Just wondering if anyone has tried Adios organic selective weedkiller? Seems to be Sodium chloride based - not too many reviews online but apparently this company has some municipal contract for weed control and other endorsements.

I was just a bit skeptical in terms of the impact of salt on the lawn and soil in particular. Here's the link:

https://herbanatur.com/


----------



## Harts (May 14, 2018)

Never heard of it. I'd be curious to test it but skeptical that it would actually work.


----------



## sam (Mar 10, 2018)

Just saw this. I posted a similar question on TLF earlier this year and didn't get much in the way responses.

I can comment from my own very limited experience. I applied it on a few small test patches that had a mix of clover and tttf

It successfully nailed ALL the visible clover leaves, and it left the grass OK (TTTF) - that much was very effective. Then a week or two later some clover leaves had come up, but less than there had been at the start - I'd say roughly 30% of what had been before.

So that's says repeat applications, at best.

To me, I WOULD be fine with that (going with the strategy of repeat applications to ding the clover while pushing the grass)

But my concern is yours - what's the effect of repeat applications of salt on the grass and the lawn. And how much is too much.

The grass did get a brown tinge temporarily (As they warned it would). To be clear it did NOT go all brown like it had been hit with glyphosate, we're just talking just Green with brown tinge

I asked TLF about the effects of salt and how much would be tolerable and I didn't get much of an answer. The papers I found seemed to be oriented towards grass growing near saltwater.

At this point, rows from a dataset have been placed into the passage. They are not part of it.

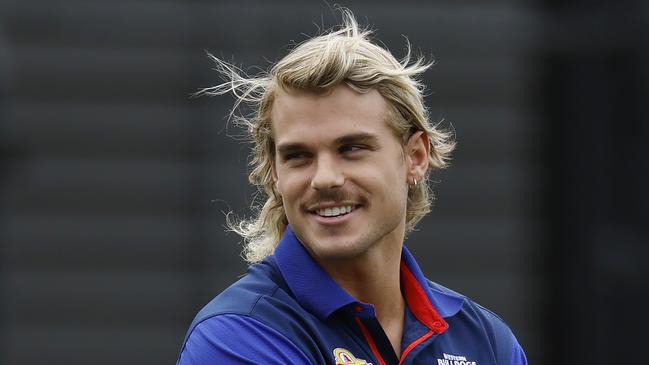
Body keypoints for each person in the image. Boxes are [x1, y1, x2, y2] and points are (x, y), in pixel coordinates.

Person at [177, 9, 527, 365]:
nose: (325, 178)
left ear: (415, 156)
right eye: (298, 155)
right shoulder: (237, 336)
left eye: (352, 149)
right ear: (274, 174)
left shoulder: (485, 340)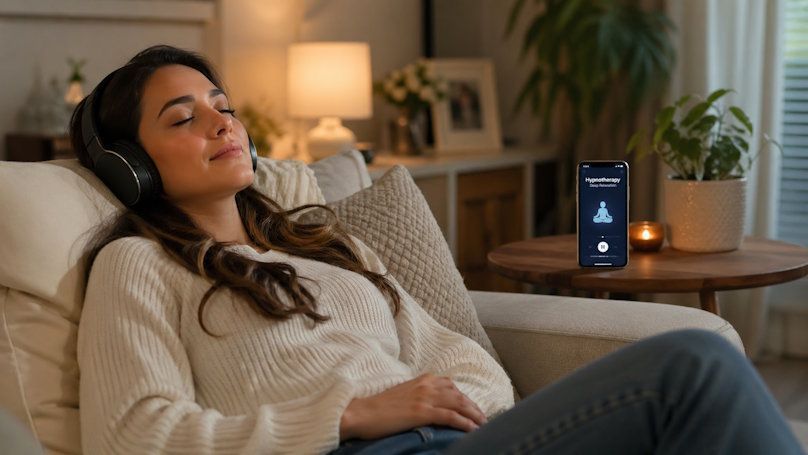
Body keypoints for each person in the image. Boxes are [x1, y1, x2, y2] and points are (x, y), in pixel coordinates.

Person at [72, 45, 804, 455]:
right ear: (129, 165)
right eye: (184, 117)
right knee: (694, 365)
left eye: (223, 107)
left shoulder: (326, 244)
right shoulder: (138, 266)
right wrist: (351, 414)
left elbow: (460, 358)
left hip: (451, 442)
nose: (220, 123)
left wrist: (453, 407)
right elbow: (131, 434)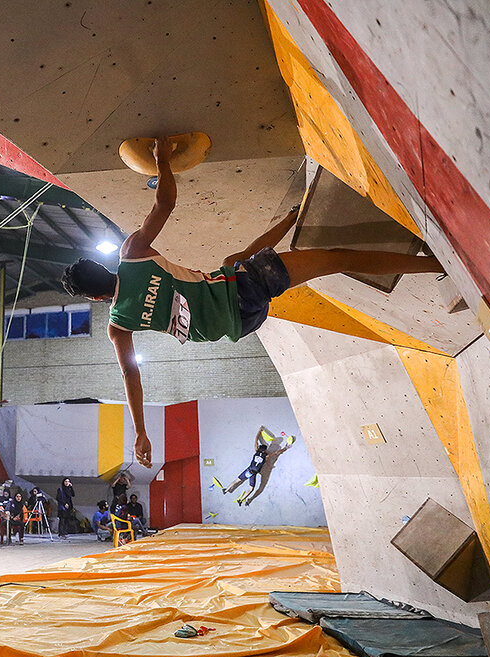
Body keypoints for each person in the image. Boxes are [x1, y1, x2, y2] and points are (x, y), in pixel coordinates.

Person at [61, 137, 443, 469]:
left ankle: (290, 220)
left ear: (95, 298)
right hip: (242, 291)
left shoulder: (117, 325)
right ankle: (435, 263)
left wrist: (141, 434)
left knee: (231, 263)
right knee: (336, 258)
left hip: (238, 326)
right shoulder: (133, 253)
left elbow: (131, 376)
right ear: (102, 264)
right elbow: (165, 203)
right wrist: (162, 158)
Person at [214, 428, 295, 505]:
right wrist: (285, 448)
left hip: (248, 470)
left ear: (259, 448)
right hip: (254, 473)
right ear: (265, 450)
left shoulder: (256, 451)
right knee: (251, 489)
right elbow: (277, 453)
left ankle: (227, 490)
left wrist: (259, 432)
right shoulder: (266, 456)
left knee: (236, 480)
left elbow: (256, 441)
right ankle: (241, 500)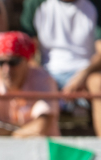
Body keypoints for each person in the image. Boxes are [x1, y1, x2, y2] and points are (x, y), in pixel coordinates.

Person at [21, 0, 101, 136]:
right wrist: (43, 78)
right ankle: (28, 140)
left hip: (87, 72)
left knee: (98, 83)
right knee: (29, 81)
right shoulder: (35, 4)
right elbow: (29, 51)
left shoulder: (96, 4)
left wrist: (82, 76)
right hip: (47, 73)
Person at [0, 30, 60, 134]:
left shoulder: (43, 79)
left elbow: (42, 126)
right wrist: (18, 134)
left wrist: (6, 135)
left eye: (13, 62)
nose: (7, 69)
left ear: (27, 61)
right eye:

I think we could ask the company for any data/ Academic papers on tolerable Amounts of salt. They should have that and supply it. Of course we'd have to review it critically since the company is sending it, but it's be better than nothing

(take it with a pinch of salt?)


----------



## lijun.gao39 (3 mo ago)

The only ingredient is just table salt. Some online seller sold it for very high price without telling you the only ingredient. I just bought a big bag and thought it's a precious organic stuff. I will go to file complaint.


----------



## lijun.gao39 (3 mo ago)

lijun.gao39 said:


> The only ingredient is just table salt. Some online seller sold it for very high price without telling you the only ingredient. I just bought a big bag and thought it's a precious organic stuff. I will go to file complaint.


Just got a website for it.


- Lawn & Garden Education



Also, the seller replied to me and informed that it's not daily table salt because it's manufactured differently.


----------